## TASK
Reproduce the text of every row below word for word, leaving out the pictures.

──────── SOURCE DATA ────────

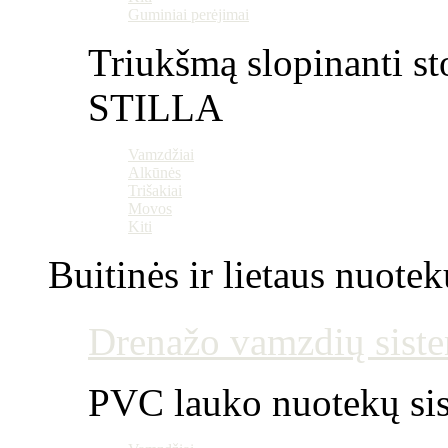
Guminiai perėjimai
Triukšmą slopinanti st
STILLA
Vamzdžiai
Alkūnės
Trišakiai
Movos
Kiti
Buitinės ir lietaus nuotek
Drenažo vamzdių siste
PVC lauko nuotekų si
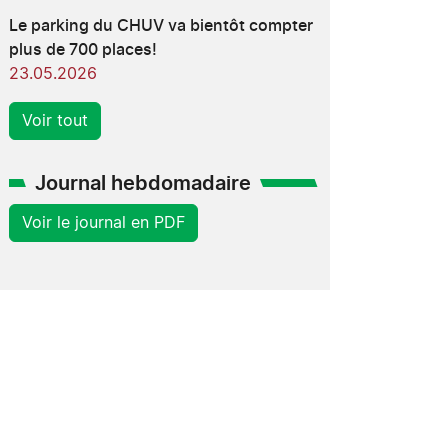
Le parking du CHUV va bientôt compter
plus de 700 places!
23.05.2026
Voir tout
Journal hebdomadaire
Voir le journal en PDF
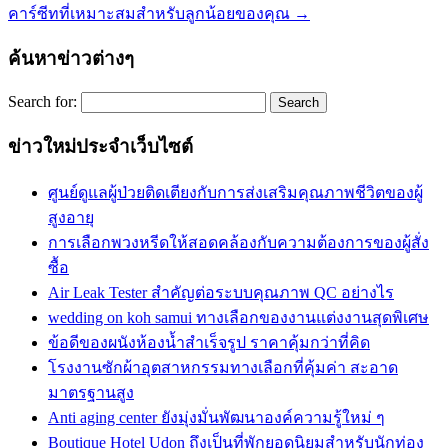
คาร์ซีทที่เหมาะสมสำหรับลูกน้อยของคุณ
→
ค้นหาข่าวต่างๆ
Search for:
ข่าวใหม่ประจำเว็บไซต์
ศูนย์ดูแลผู้ป่วยติดเตียงกับการส่งเสริมคุณภาพชีวิตของผู้
สูงอายุ
การเลือกพวงหรีดให้สอดคล้องกับความต้องการของผู้สั่ง
ซื้อ
Air Leak Tester สำคัญต่อระบบคุณภาพ QC อย่างไร
wedding on koh samui ทางเลือกของงานแต่งงานสุดพิเศษ
ข้อดีของผนังห้องน้ำสำเร็จรูป ราคาคุ้มกว่าที่คิด
โรงงานซักผ้าอุตสาหกรรมทางเลือกที่คุ้มค่า สะอาด
มาตรฐานสูง
Anti aging center ยังมุ่งมั่นพัฒนาองค์ความรู้ใหม่ ๆ
Boutique Hotel Udon ถึงเป็นที่พักยอดนิยมสำหรับนักท่อง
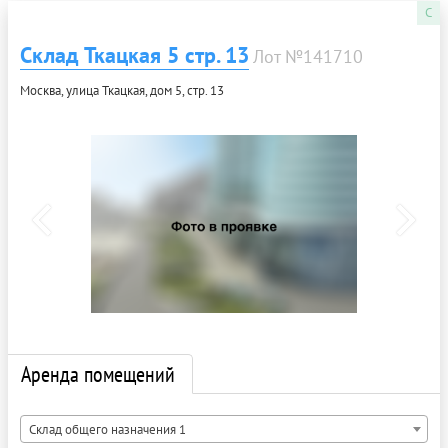
C
Склад Ткацкая 5 стр. 13
Лот №141710
Москва, улица Ткацкая, дом 5, стр. 13
Аренда помещений
Склад общего назначения 1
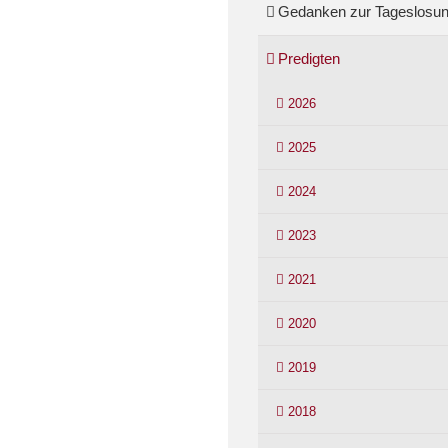
Gedanken zur Tageslosu
Predigten
2026
2025
2024
2023
2021
2020
2019
2018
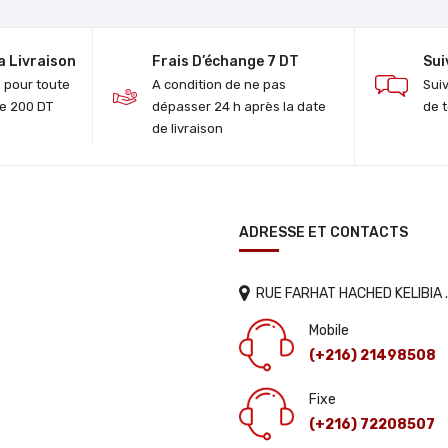
a Livraison
Frais D’échange 7 DT
Sui
e pour toute
A condition de ne pas
Sui
e 200 DT
dépasser 24 h après la date
de 
de livraison
ADRESSE ET CONTACTS
RUE FARHAT HACHED KELIBIA 
Mobile
(+216) 21498508
Fixe
(+216) 72208507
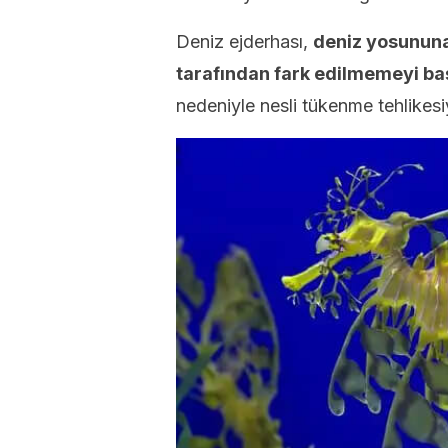
Deniz ejderhası,
deniz yosununa 
tarafından fark edilmemeyi baş
nedeniyle nesli tükenme tehlikesiy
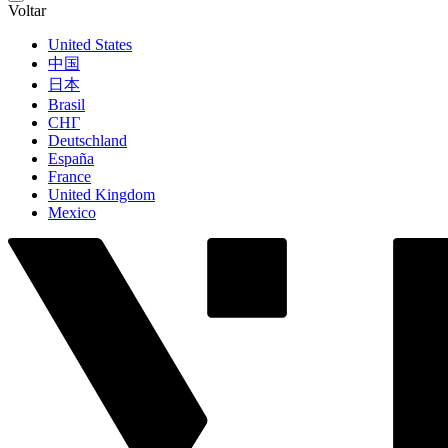
Voltar
United States
中国
日本
Brasil
СНГ
Deutschland
España
France
United Kingdom
Mexico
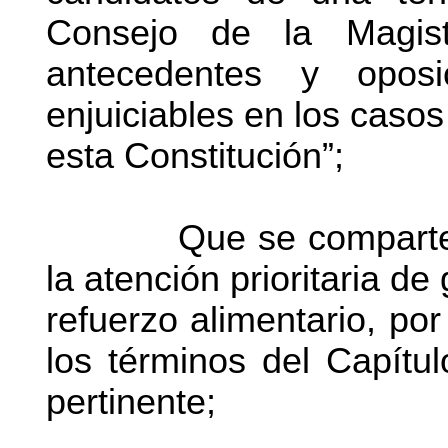
Consejo de la Magist
antecedentes y oposi
enjuiciables en los caso
esta Constitución”;
Que se comparte la 
la atención prioritaria de
refuerzo alimentario, por
los términos del Capítu
pertinente;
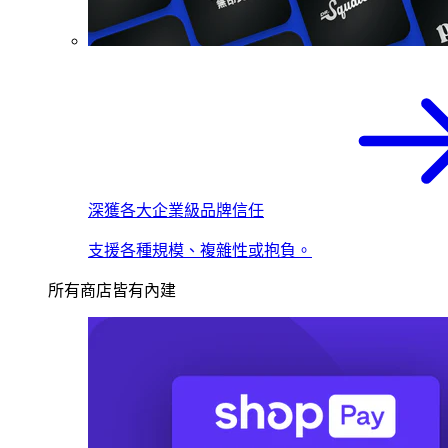
深獲各大企業級品牌信任
支援各種規模、複雜性或抱負。
所有商店皆有內建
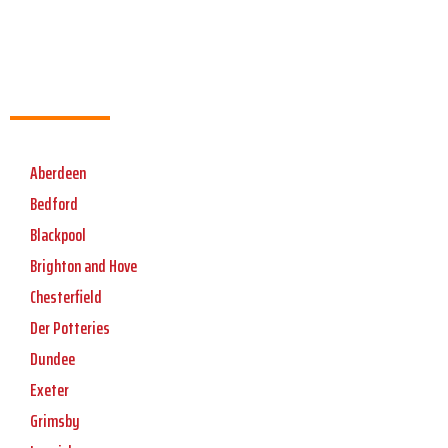
Aberdeen
Bedford
Blackpool
Brighton and Hove
Chesterfield
Der Potteries
Dundee
Exeter
Grimsby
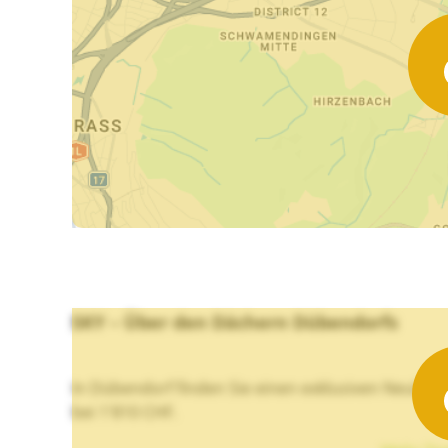
SKY – Über den Dächern Dübendorfs
In Dübendorf finden Sie einen exklusiven Neubau ve
bei 1'810 CHF.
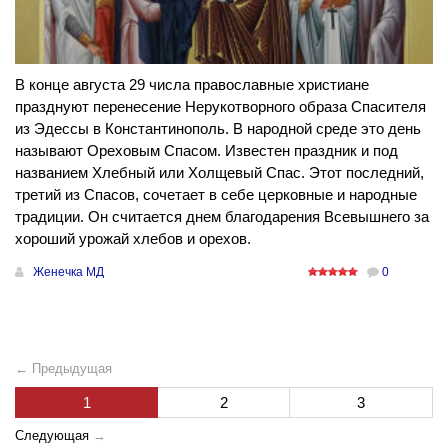
В конце августа 29 числа православные христиане
празднуют перенесение Нерукотворного образа Спасителя
из Эдессы в Константинополь. В народной среде это день
называют Ореховым Спасом. Известен праздник и под
названием Хлебный или Холщевый Спас. Этот последний,
третий из Спасов, сочетает в себе церковные и народные
традиции. Он считается днем благодарения Всевышнего за
хороший урожай хлебов и орехов.
Женечка МД
0
← Предыдущая
1
2
3
Следующая
→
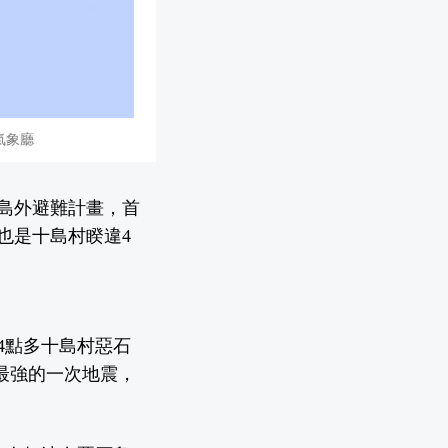
氣象廳
島外避難計畫，首
也是十島村睽違4
午4點多十島村惡石
來最強的一次地震，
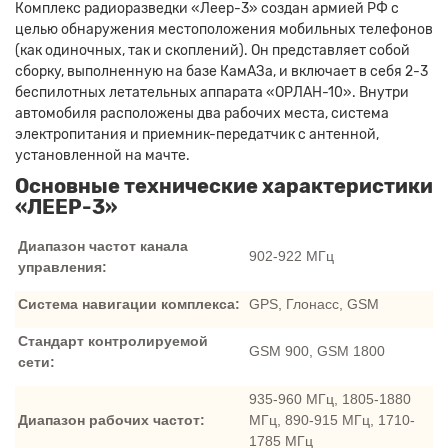
Комплекс радиоразведки «Леер-3» создан армией РФ с
целью обнаружения местоположения мобильных телефонов
(как одиночных, так и скоплений). Он представляет собой
сборку, выполненную на базе КамАЗа, и включает в себя 2-3
беспилотных летательных аппарата «ОРЛАН-10». Внутри
автомобиля расположены два рабочих места, система
электропитания и приемник-передатчик с антенной,
установленной на мачте.
Основные технические характеристики
«ЛЕЕР-3»
Диапазон частот канала
902-922 МГц
управления:
Система навигации комплекса:
GPS, Глонасс, GSM
Стандарт контролируемой
GSM 900, GSM 1800
сети:
935-960 МГц, 1805-1880
Диапазон рабочих частот
:
МГц, 890-915 МГц, 1710-
1785 МГц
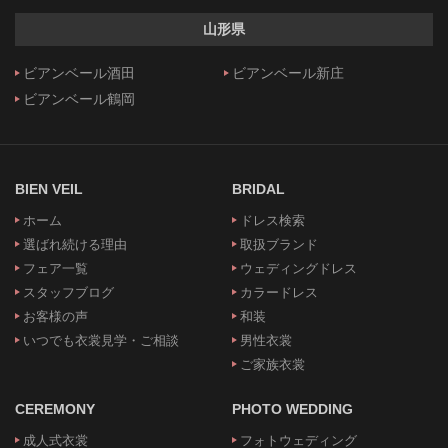
山形県
ビアンベール酒田
ビアンベール新庄
ビアンベール鶴岡
BIEN VEIL
BRIDAL
ホーム
ドレス検索
選ばれ続ける理由
取扱ブランド
フェア一覧
ウェディングドレス
スタッフブログ
カラードレス
お客様の声
和装
いつでも衣裳見学・ご相談
男性衣裳
ご家族衣裳
CEREMONY
PHOTO WEDDING
成人式衣裳
フォトウェディング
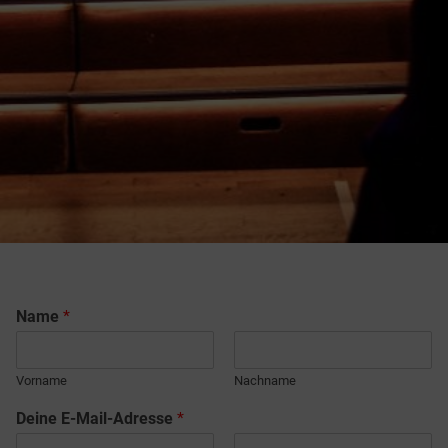
Name
*
Vorname
Nachname
Deine E-Mail-Adresse
*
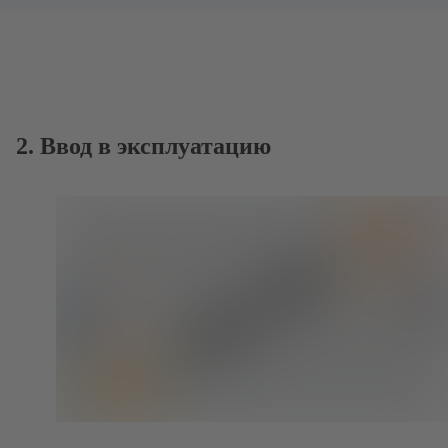
2. Ввод в эксплуатацию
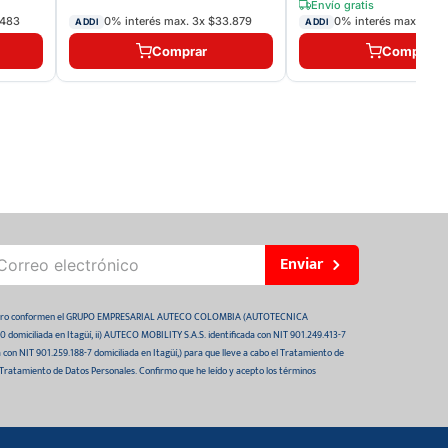
Envío gratis
.483
0% interés max.
3
x
$33.879
0% interés max.
3
x
$
ADDI
ADDI
Comprar
Comprar
Enviar
 futuro conformen el GRUPO EMPRESARIAL AUTECO COLOMBIA (AUTOTECNICA
domiciliada en Itagüí, ii) AUTECO MOBILITY S.A.S. identificada con NIT 901.249.413-7
da con NIT 901.259.188-7 domiciliada en Itagüí,) para que lleve a cabo el Tratamiento de
 Tratamiento de Datos Personales. Confirmo que he leído y acepto los términos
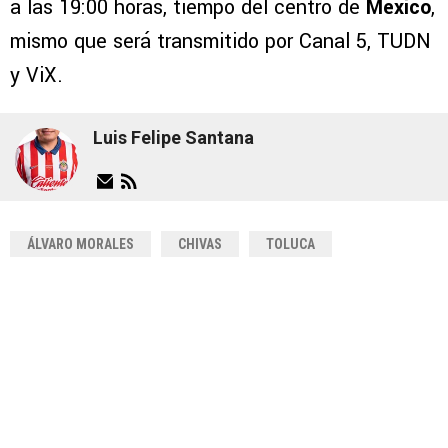
a las 19:00 horas, tiempo del centro de
México
,
mismo que será transmitido por Canal 5, TUDN
y ViX.
Luis Felipe Santana
ÁLVARO MORALES
CHIVAS
TOLUCA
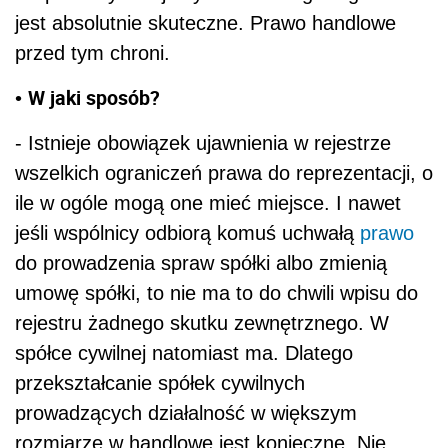
jest absolutnie skuteczne. Prawo handlowe
przed tym chroni.
W jaki sposób?
•
- Istnieje obowiązek ujawnienia w rejestrze
wszelkich ograniczeń prawa do reprezentacji, o
ile w ogóle mogą one mieć miejsce. I nawet
jeśli wspólnicy odbiorą komuś uchwałą
prawo
do prowadzenia spraw spółki albo zmienią
umowę spółki, to nie ma to do chwili wpisu do
rejestru żadnego skutku zewnętrznego. W
spółce cywilnej natomiast ma. Dlatego
przekształcanie spółek cywilnych
prowadzących działalność w większym
rozmiarze w handlowe jest konieczne. Nie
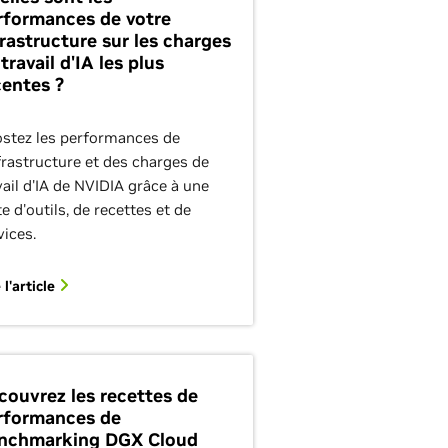
rformances de votre
frastructure sur les charges
travail d'IA les plus
centes ?
stez les performances de
nfrastructure et des charges de
vail d'IA de NVIDIA grâce à une
te d'outils, de recettes et de
vices.
 l'article
couvrez les recettes de
rformances de
nchmarking DGX Cloud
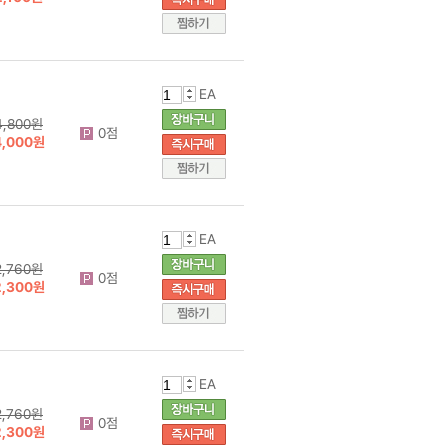
EA
4,800원
0점
4,000원
EA
2,760원
0점
2,300원
EA
2,760원
0점
2,300원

────────

## OUTPUT OF THE EXERCISE
Guminiai perėjimai
Triukšmą slopinanti st
STILLA
Vamzdžiai
Alkūnės
Trišakiai
Movos
Kiti
Buitinės ir lietaus nuotek
Drenažo vamzdių siste
PVC lauko nuotekų si
Le parking du CHUV va bientôt compter
plus de 700 places!
23.05.2026
Voir tout
Journal hebdomadaire
Voir le journal en PDF
คาร์ซีทที่เหมาะสมสำหรับลูกน้อยของคุณ
→
ค้นหาข่าวต่างๆ
Search for:
ข่าวใหม่ประจำเว็บไซต์
ศูนย์ดูแลผู้ป่วยติดเตียงกับการส่งเสริมคุณภาพชีวิตของผู้
สูงอายุ
การเลือกพวงหรีดให้สอดคล้องกับความต้องการของผู้สั่ง
ซื้อ
Air Leak Tester สำคัญต่อระบบคุณภาพ QC อย่างไร
wedding on koh samui ทางเลือกของงานแต่งงานสุดพิเศษ
ข้อดีของผนังห้องน้ำสำเร็จรูป ราคาคุ้มกว่าที่คิด
โรงงานซักผ้าอุตสาหกรรมทางเลือกที่คุ้มค่า สะอาด
มาตรฐานสูง
Anti aging center ยังมุ่งมั่นพัฒนาองค์ความรู้ใหม่ ๆ
Boutique Hotel Udon ถึงเป็นที่พักยอดนิยมสำหรับนักท่อง
C
Склад Ткацкая 5 стр. 13
Лот №141710
Москва, улица Ткацкая, дом 5, стр. 13
Аренда помещений
Склад общего назначения 1
Gedanken zur Tageslosu
Predigten
2026
2025
2024
2023
2021
2020
2019
2018
a Livraison
Frais D’échange 7 DT
Sui
e pour toute
A condition de ne pas
Sui
e 200 DT
dépasser 24 h après la date
de 
de livraison
ADRESSE ET CONTACTS
RUE FARHAT HACHED KELIBIA 
Mobile
(+216) 21498508
Fixe
(+216) 72208507
Deniz ejderhası,
deniz yosununa 
tarafından fark edilmemeyi baş
nedeniyle nesli tükenme tehlikesiy
Voltar
United States
中国
日本
Brasil
СНГ
Deutschland
España
France
United Kingdom
Mexico
Consejo de la Magist
antecedentes y oposi
enjuiciables en los caso
esta Constitución”;
Que se comparte la 
la atención prioritaria de
refuerzo alimentario, por
los términos del Capítu
pertinente;
深獲各大企業級品牌信任
支援各種規模、複雜性或抱負。
所有商店皆有內建
Aberdeen
Bedford
Blackpool
Brighton and Hove
Chesterfield
Der Potteries
Dundee
Exeter
Grimsby
SKY – Über den Dächern Dübendorfs
In Dübendorf finden Sie einen exklusiven Neubau ve
bei 1'810 CHF.
В конце августа 29 числа православные христиане
празднуют перенесение Нерукотворного образа Спасителя
из Эдессы в Константинополь. В народной среде это день
называют Ореховым Спасом. Известен праздник и под
названием Хлебный или Холщевый Спас. Этот последний,
третий из Спасов, сочетает в себе церковные и народные
традиции. Он считается днем благодарения Всевышнего за
хороший урожай хлебов и орехов.
Женечка МД
0
← Предыдущая
1
2
3
Следующая
→
氣象廳
島外避難計畫，首
也是十島村睽違4
午4點多十島村惡石
來最強的一次地震，
Комплекс радиоразведки «Леер-3» создан армией РФ с
целью обнаружения местоположения мобильных телефонов
(как одиночных, так и скоплений). Он представляет собой
сборку, выполненную на базе КамАЗа, и включает в себя 2-3
беспилотных летательных аппарата «ОРЛАН-10». Внутри
автомобиля расположены два рабочих места, система
электропитания и приемник-передатчик с антенной,
установленной на мачте.
Основные технические характеристики
«ЛЕЕР-3»
Диапазон частот канала
902-922 МГц
управления:
Система навигации комплекса:
GPS, Глонасс, GSM
Стандарт контролируемой
GSM 900, GSM 1800
сети:
935-960 МГц, 1805-1880
Диапазон рабочих частот
:
МГц, 890-915 МГц, 1710-
1785 МГц
山形県
ビアンベール酒田
ビアンベール新庄
ビアンベール鶴岡
BIEN VEIL
BRIDAL
ホーム
ドレス検索
選ばれ続ける理由
取扱ブランド
フェア一覧
ウェディングドレス
スタッフブログ
カラードレス
お客様の声
和装
いつでも衣裳見学・ご相談
男性衣裳
ご家族衣裳
CEREMONY
PHOTO WEDDING
成人式衣裳
フォトウェディング
Name
*
Vorname
Nachname
Deine E-Mail-Adresse
*
2. Ввод в эксплуатацию
Envío gratis
.483
0% interés max.
3
x
$33.879
0% interés max.
3
x
$
ADDI
ADDI
Comprar
Comprar
Enviar
 futuro conformen el GRUPO EMPRESARIAL AUTECO COLOMBIA (AUTOTECNICA
domiciliada en Itagüí, ii) AUTECO MOBILITY S.A.S. identificada con NIT 901.249.413-7
da con NIT 901.259.188-7 domiciliada en Itagüí,) para que lleve a cabo el Tratamiento de
 Tratamiento de Datos Personales. Confirmo que he leído y acepto los términos
a las 19:00 horas, tiempo del centro de
México
,
mismo que será transmitido por Canal 5, TUDN
y ViX.
Luis Felipe Santana
ÁLVARO MORALES
CHIVAS
TOLUCA
jest absolutnie skuteczne. Prawo handlowe
przed tym chroni.
W jaki sposób?
•
- Istnieje obowiązek ujawnienia w rejestrze
wszelkich ograniczeń prawa do reprezentacji, o
ile w ogóle mogą one mieć miejsce. I nawet
jeśli wspólnicy odbiorą komuś uchwałą
prawo
do prowadzenia spraw spółki albo zmienią
umowę spółki, to nie ma to do chwili wpisu do
rejestru żadnego skutku zewnętrznego. W
spółce cywilnej natomiast ma. Dlatego
przekształcanie spółek cywilnych
prowadzących działalność w większym
rozmiarze w handlowe jest konieczne. Nie
rformances de votre
frastructure sur les charges
travail d'IA les plus
centes ?
stez les performances de
nfrastructure et des charges de
vail d'IA de NVIDIA grâce à une
te d'outils, de recettes et de
vices.
 l'article
couvrez les recettes de
rformances de
nchmarking DGX Cloud
EA
4,800원
0점
4,000원
EA
2,760원
0점
2,300원
EA
2,760원
0점
2,300원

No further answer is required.